Assignment: Nothing in the records may be altered, and no picture may be included. Restate them in full.
▽
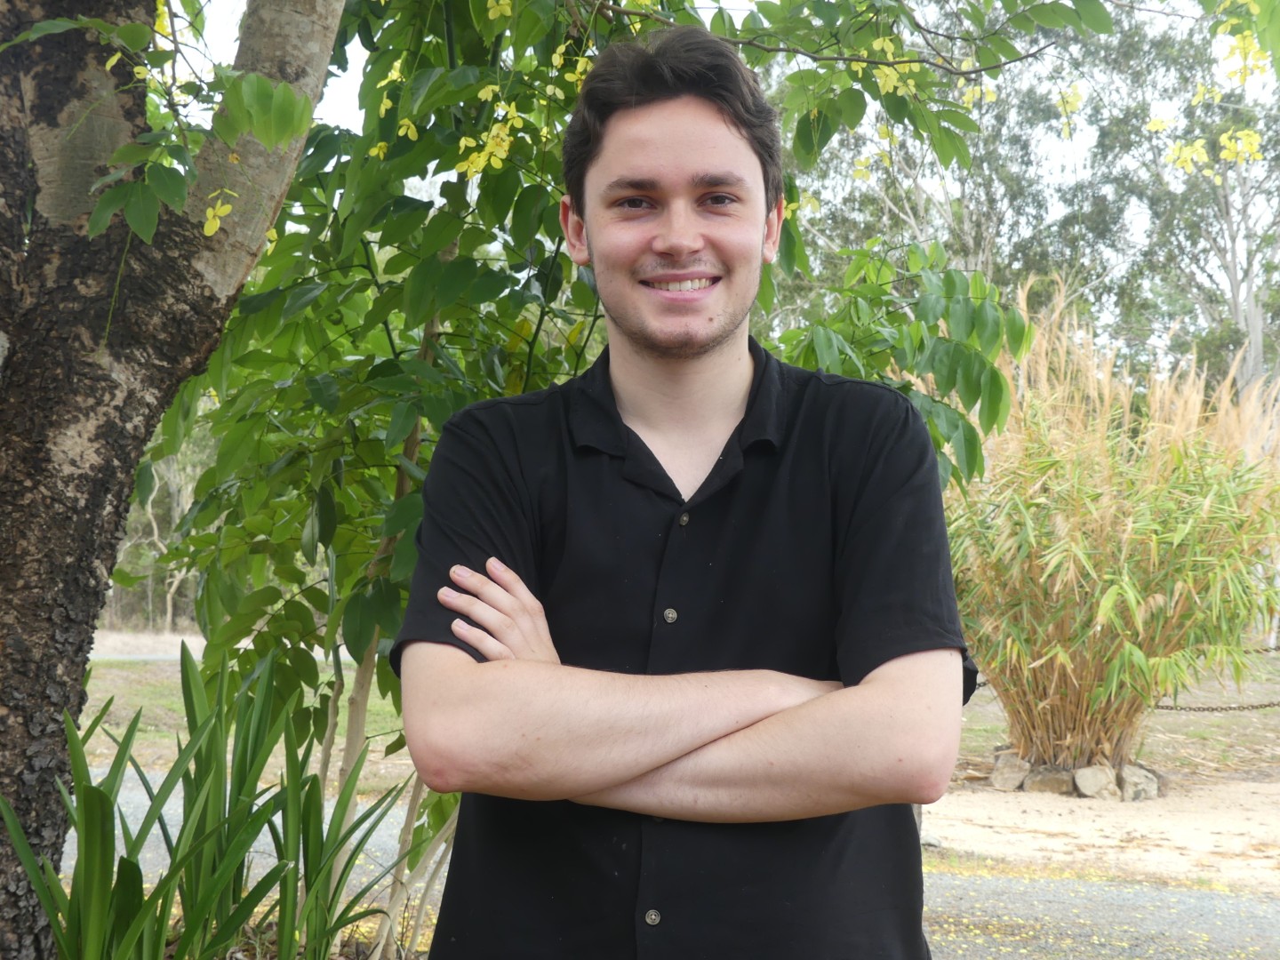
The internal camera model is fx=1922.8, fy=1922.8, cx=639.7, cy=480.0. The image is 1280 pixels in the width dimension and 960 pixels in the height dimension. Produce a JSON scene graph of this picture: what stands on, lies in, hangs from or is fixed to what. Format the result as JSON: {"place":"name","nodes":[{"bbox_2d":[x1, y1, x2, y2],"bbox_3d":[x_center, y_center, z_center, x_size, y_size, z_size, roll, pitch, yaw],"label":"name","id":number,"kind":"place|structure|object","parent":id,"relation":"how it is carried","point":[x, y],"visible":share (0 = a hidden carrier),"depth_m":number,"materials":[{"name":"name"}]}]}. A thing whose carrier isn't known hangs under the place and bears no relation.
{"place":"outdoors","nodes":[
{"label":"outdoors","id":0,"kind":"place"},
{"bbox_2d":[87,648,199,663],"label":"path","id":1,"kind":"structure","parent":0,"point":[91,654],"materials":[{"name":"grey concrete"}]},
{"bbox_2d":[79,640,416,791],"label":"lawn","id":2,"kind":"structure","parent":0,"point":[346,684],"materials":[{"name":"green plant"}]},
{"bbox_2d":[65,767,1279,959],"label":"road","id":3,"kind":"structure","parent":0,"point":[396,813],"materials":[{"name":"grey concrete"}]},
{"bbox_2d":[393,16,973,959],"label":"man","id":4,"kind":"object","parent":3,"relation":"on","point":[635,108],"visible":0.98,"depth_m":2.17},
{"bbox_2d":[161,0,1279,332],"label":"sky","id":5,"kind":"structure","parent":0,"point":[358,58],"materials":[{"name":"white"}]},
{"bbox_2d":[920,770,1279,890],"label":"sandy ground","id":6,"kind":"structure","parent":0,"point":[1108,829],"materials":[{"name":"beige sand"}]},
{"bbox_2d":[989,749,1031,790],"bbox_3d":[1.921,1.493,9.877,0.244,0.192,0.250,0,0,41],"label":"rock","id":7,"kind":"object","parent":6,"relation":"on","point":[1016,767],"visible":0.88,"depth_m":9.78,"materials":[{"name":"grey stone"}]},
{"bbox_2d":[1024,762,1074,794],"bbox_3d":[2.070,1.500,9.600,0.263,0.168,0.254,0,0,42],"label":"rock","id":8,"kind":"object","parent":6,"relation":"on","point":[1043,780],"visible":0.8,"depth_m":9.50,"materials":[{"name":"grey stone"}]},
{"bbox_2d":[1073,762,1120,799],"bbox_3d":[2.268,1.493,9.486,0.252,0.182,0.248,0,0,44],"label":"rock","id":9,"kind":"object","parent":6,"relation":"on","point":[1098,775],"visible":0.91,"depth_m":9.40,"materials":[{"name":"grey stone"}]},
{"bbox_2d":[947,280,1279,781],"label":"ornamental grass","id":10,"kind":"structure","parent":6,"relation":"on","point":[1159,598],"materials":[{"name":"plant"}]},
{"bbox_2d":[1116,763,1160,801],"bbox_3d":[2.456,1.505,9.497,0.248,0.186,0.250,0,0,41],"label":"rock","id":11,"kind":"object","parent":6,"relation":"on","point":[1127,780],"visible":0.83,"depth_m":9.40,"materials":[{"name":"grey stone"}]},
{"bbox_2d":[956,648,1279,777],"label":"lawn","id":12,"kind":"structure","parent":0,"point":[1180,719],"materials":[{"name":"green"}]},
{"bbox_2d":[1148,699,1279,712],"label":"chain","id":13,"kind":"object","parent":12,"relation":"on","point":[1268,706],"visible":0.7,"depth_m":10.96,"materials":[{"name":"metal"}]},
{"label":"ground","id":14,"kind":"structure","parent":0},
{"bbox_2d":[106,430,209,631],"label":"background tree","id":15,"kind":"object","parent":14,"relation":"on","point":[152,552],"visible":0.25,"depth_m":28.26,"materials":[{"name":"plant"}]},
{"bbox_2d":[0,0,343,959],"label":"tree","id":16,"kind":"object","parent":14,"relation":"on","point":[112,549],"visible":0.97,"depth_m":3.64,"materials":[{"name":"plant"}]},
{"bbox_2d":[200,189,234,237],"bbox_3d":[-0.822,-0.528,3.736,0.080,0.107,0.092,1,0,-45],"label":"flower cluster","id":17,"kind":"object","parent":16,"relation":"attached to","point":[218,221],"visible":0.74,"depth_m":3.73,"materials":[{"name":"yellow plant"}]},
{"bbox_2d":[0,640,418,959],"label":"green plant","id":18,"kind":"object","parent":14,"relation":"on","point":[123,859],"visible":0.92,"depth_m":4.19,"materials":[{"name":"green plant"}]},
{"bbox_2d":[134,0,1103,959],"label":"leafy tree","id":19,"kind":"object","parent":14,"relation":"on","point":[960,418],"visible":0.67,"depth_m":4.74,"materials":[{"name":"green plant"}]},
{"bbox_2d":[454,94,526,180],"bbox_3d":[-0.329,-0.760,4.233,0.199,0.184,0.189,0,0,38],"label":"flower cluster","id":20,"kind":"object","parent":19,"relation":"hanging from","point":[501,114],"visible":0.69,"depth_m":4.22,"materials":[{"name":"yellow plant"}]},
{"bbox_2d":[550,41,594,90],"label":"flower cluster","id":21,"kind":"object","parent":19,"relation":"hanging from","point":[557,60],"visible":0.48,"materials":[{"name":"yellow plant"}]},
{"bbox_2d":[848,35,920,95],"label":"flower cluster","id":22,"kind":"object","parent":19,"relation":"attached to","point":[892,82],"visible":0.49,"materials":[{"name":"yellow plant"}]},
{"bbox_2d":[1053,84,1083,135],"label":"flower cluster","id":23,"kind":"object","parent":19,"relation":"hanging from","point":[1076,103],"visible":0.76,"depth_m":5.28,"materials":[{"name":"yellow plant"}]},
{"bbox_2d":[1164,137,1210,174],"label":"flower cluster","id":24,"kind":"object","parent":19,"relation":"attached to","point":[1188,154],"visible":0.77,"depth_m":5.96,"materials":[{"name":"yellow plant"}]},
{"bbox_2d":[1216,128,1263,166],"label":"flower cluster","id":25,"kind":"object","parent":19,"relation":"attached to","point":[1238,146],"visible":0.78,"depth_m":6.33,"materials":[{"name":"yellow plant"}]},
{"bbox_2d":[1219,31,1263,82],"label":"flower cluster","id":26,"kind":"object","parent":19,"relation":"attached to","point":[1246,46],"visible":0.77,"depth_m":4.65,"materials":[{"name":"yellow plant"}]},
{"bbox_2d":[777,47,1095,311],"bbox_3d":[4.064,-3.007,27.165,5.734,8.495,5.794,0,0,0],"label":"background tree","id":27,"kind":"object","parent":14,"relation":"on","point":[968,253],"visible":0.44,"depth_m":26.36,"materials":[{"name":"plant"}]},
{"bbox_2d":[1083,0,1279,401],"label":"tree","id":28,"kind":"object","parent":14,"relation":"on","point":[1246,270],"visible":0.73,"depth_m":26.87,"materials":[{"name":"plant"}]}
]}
△
Exercise response:
The internal camera model is fx=1922.8, fy=1922.8, cx=639.7, cy=480.0. The image is 1280 pixels in the width dimension and 960 pixels in the height dimension. Produce a JSON scene graph of this picture: what stands on, lies in, hangs from or is fixed to what. Format the result as JSON: {"place":"name","nodes":[{"bbox_2d":[x1, y1, x2, y2],"bbox_3d":[x_center, y_center, z_center, x_size, y_size, z_size, roll, pitch, yaw],"label":"name","id":number,"kind":"place|structure|object","parent":id,"relation":"how it is carried","point":[x, y],"visible":share (0 = a hidden carrier),"depth_m":number,"materials":[{"name":"name"}]}]}. A thing whose carrier isn't known hangs under the place and bears no relation.
{"place":"outdoors","nodes":[
{"label":"outdoors","id":0,"kind":"place"},
{"bbox_2d":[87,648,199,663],"label":"path","id":1,"kind":"structure","parent":0,"point":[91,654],"materials":[{"name":"grey concrete"}]},
{"bbox_2d":[79,640,416,791],"label":"lawn","id":2,"kind":"structure","parent":0,"point":[346,684],"materials":[{"name":"green plant"}]},
{"bbox_2d":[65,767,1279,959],"label":"road","id":3,"kind":"structure","parent":0,"point":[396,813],"materials":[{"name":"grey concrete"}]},
{"bbox_2d":[393,16,973,959],"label":"man","id":4,"kind":"object","parent":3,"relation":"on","point":[635,108],"visible":0.98,"depth_m":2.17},
{"bbox_2d":[161,0,1279,332],"label":"sky","id":5,"kind":"structure","parent":0,"point":[358,58],"materials":[{"name":"white"}]},
{"bbox_2d":[920,770,1279,890],"label":"sandy ground","id":6,"kind":"structure","parent":0,"point":[1108,829],"materials":[{"name":"beige sand"}]},
{"bbox_2d":[989,749,1031,790],"bbox_3d":[1.921,1.493,9.877,0.244,0.192,0.250,0,0,41],"label":"rock","id":7,"kind":"object","parent":6,"relation":"on","point":[1016,767],"visible":0.88,"depth_m":9.78,"materials":[{"name":"grey stone"}]},
{"bbox_2d":[1024,762,1074,794],"bbox_3d":[2.070,1.500,9.600,0.263,0.168,0.254,0,0,42],"label":"rock","id":8,"kind":"object","parent":6,"relation":"on","point":[1043,780],"visible":0.8,"depth_m":9.50,"materials":[{"name":"grey stone"}]},
{"bbox_2d":[1073,762,1120,799],"bbox_3d":[2.268,1.493,9.486,0.252,0.182,0.248,0,0,44],"label":"rock","id":9,"kind":"object","parent":6,"relation":"on","point":[1098,775],"visible":0.91,"depth_m":9.40,"materials":[{"name":"grey stone"}]},
{"bbox_2d":[947,280,1279,781],"label":"ornamental grass","id":10,"kind":"structure","parent":6,"relation":"on","point":[1159,598],"materials":[{"name":"plant"}]},
{"bbox_2d":[1116,763,1160,801],"bbox_3d":[2.456,1.505,9.497,0.248,0.186,0.250,0,0,41],"label":"rock","id":11,"kind":"object","parent":6,"relation":"on","point":[1127,780],"visible":0.83,"depth_m":9.40,"materials":[{"name":"grey stone"}]},
{"bbox_2d":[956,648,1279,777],"label":"lawn","id":12,"kind":"structure","parent":0,"point":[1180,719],"materials":[{"name":"green"}]},
{"bbox_2d":[1148,699,1279,712],"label":"chain","id":13,"kind":"object","parent":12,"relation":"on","point":[1268,706],"visible":0.7,"depth_m":10.96,"materials":[{"name":"metal"}]},
{"label":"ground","id":14,"kind":"structure","parent":0},
{"bbox_2d":[106,430,209,631],"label":"background tree","id":15,"kind":"object","parent":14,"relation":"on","point":[152,552],"visible":0.25,"depth_m":28.26,"materials":[{"name":"plant"}]},
{"bbox_2d":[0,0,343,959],"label":"tree","id":16,"kind":"object","parent":14,"relation":"on","point":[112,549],"visible":0.97,"depth_m":3.64,"materials":[{"name":"plant"}]},
{"bbox_2d":[200,189,234,237],"bbox_3d":[-0.822,-0.528,3.736,0.080,0.107,0.092,1,0,-45],"label":"flower cluster","id":17,"kind":"object","parent":16,"relation":"attached to","point":[218,221],"visible":0.74,"depth_m":3.73,"materials":[{"name":"yellow plant"}]},
{"bbox_2d":[0,640,418,959],"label":"green plant","id":18,"kind":"object","parent":14,"relation":"on","point":[123,859],"visible":0.92,"depth_m":4.19,"materials":[{"name":"green plant"}]},
{"bbox_2d":[134,0,1103,959],"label":"leafy tree","id":19,"kind":"object","parent":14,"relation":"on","point":[960,418],"visible":0.67,"depth_m":4.74,"materials":[{"name":"green plant"}]},
{"bbox_2d":[454,94,526,180],"bbox_3d":[-0.329,-0.760,4.233,0.199,0.184,0.189,0,0,38],"label":"flower cluster","id":20,"kind":"object","parent":19,"relation":"hanging from","point":[501,114],"visible":0.69,"depth_m":4.22,"materials":[{"name":"yellow plant"}]},
{"bbox_2d":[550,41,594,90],"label":"flower cluster","id":21,"kind":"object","parent":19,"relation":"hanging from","point":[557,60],"visible":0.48,"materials":[{"name":"yellow plant"}]},
{"bbox_2d":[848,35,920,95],"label":"flower cluster","id":22,"kind":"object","parent":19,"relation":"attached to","point":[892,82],"visible":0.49,"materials":[{"name":"yellow plant"}]},
{"bbox_2d":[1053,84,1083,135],"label":"flower cluster","id":23,"kind":"object","parent":19,"relation":"hanging from","point":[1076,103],"visible":0.76,"depth_m":5.28,"materials":[{"name":"yellow plant"}]},
{"bbox_2d":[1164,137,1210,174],"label":"flower cluster","id":24,"kind":"object","parent":19,"relation":"attached to","point":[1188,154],"visible":0.77,"depth_m":5.96,"materials":[{"name":"yellow plant"}]},
{"bbox_2d":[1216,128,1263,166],"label":"flower cluster","id":25,"kind":"object","parent":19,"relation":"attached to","point":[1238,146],"visible":0.78,"depth_m":6.33,"materials":[{"name":"yellow plant"}]},
{"bbox_2d":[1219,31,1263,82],"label":"flower cluster","id":26,"kind":"object","parent":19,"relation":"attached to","point":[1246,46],"visible":0.77,"depth_m":4.65,"materials":[{"name":"yellow plant"}]},
{"bbox_2d":[777,47,1095,311],"bbox_3d":[4.064,-3.007,27.165,5.734,8.495,5.794,0,0,0],"label":"background tree","id":27,"kind":"object","parent":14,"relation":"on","point":[968,253],"visible":0.44,"depth_m":26.36,"materials":[{"name":"plant"}]},
{"bbox_2d":[1083,0,1279,401],"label":"tree","id":28,"kind":"object","parent":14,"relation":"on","point":[1246,270],"visible":0.73,"depth_m":26.87,"materials":[{"name":"plant"}]}
]}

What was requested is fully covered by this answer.